4. Argent, sexe, drogue… Des interviews sans tabou

 

Lors de ses – rares – interviews, l’indocile Béatrice Dalle aborde des sujets souvent tabous comme l’argent, la drogue – elle avoue avoir été accro à l’héroïne pendant 10 ans – ou le sexe. Elle a notamment confié à Léa Salamé lors de l’émission Stupéfiant ! sur France 2 : « Je suis à moins mille sept cents balles sur mon compte, j’ai pas d’appart, j’ai pas de bagnole, j’habite chez un pote. Moi, je ne fais que des films indépendants. Je ne fais que du théâtre subventionné. J’ai jamais une thune. » 

 

Plus provocatrice, la comédienne avait déclaré, en 2017, dans les colonnes de Libération, avoir déjà mangé un bout de cadavre humain. « Ça n’avait absolument aucun goût. Comme on avait pris beaucoup de drogues, ma copine et moi, peu importe ce qu’on aurait mangé, on n’en aurait eu aucun souvenir. (…) Moi, c’était un petit bout d’oreille, trop cartilagineux pour avoir un goût particulier. Ma copine était étudiante en médecine. Dans son apprentissage, elle prenait des cours de dissection et je l’ai accompagnée une ou deux fois. (…) Je suis prête à tout expérimenter, sinon la vie m’ennuie. Ce qui me tient à cœur, c’est de ne pas atteindre à l’intégrité physique et morale des gens. A partir de là, je fais ce que je veux de ma vie. »

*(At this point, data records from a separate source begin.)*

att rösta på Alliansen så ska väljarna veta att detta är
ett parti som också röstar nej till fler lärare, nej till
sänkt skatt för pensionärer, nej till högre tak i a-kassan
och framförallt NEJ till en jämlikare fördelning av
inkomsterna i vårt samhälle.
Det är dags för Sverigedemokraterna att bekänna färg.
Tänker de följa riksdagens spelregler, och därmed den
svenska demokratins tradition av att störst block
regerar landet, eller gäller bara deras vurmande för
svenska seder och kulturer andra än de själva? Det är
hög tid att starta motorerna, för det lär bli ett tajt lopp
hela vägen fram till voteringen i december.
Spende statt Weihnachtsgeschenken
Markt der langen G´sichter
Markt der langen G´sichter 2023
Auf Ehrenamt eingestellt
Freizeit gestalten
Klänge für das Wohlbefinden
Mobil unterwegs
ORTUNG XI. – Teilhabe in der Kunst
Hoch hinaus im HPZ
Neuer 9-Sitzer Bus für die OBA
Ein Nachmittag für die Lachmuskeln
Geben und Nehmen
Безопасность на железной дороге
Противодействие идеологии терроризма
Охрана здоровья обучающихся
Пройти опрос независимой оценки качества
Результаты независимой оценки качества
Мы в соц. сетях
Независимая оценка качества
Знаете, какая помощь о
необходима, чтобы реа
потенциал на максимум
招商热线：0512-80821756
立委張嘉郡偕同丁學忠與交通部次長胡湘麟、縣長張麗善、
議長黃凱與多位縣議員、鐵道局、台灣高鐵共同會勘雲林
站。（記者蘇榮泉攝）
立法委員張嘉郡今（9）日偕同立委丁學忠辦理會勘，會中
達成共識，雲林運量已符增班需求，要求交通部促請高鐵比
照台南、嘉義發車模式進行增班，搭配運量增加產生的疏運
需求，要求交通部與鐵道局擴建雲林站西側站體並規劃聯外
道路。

5. Les amours tumultueuses de Béatrice Dalle, de Rupert Everett à JoeyStarr

 

Le peintre Jean-François Dalle, l’acteur Rupert Everett, l’avocat Arno Klarsfeld, Jim Jarmusch ou encore le rappeur JoeyStarr, qu’elle a failli épouser… La vie amoureuse mouvementée de Béatrice Dalle a souvent fait la une des tabloïds. Mais celle qui a été la plus décriée reste son histoire avec Guénaël Meziani, un homme incarcéré pour avoir violé et séquestré l’une de ses anciennes compagnes. Après l’avoir rencontré dans une prison de Brest, sur le tournage du film Tête d’or de Gilles Blanchard, elle l’épouse en 2005 (en prison) avant de divorcer en 2013 de cet homme devenu violent envers elle après sa sortie de prison. 

 

Celle qui n’a pas eu d’enfant et qui n’hésite par à fréquenter des hommes plus jeunes ou naviguant en dehors de son milieu (comme un professeur de MMA) incarne aujourd’hui la liberté et l’indépendance. Une forme d’intransigeance et de contestation rare dans le cinéma français. Celle qui ne cesse de déclarer son amour pour Kurt Cobain – elle lui rendra hommage lors du festival du Printemps de Bourges 2024 – et pour le Christ a d’ailleurs fait encrer sur son bras une phrase de son idole, Pasolini, qui en dit long sur son statut d’éternelle marginale : “Mon indépendance qui est ma force induit ma solitude qui est ma faiblesse”. 


Le bonheur est pour demain (2024) de Brigitte Sy, avec Béatrice Dalle, Damien Bonnard et Laetitia Casta, actuellement au cinéma. Béatrice Dalle, à prendre ou à laisser (2023) d’Élise Baudouin, disponible sur le site de France TV.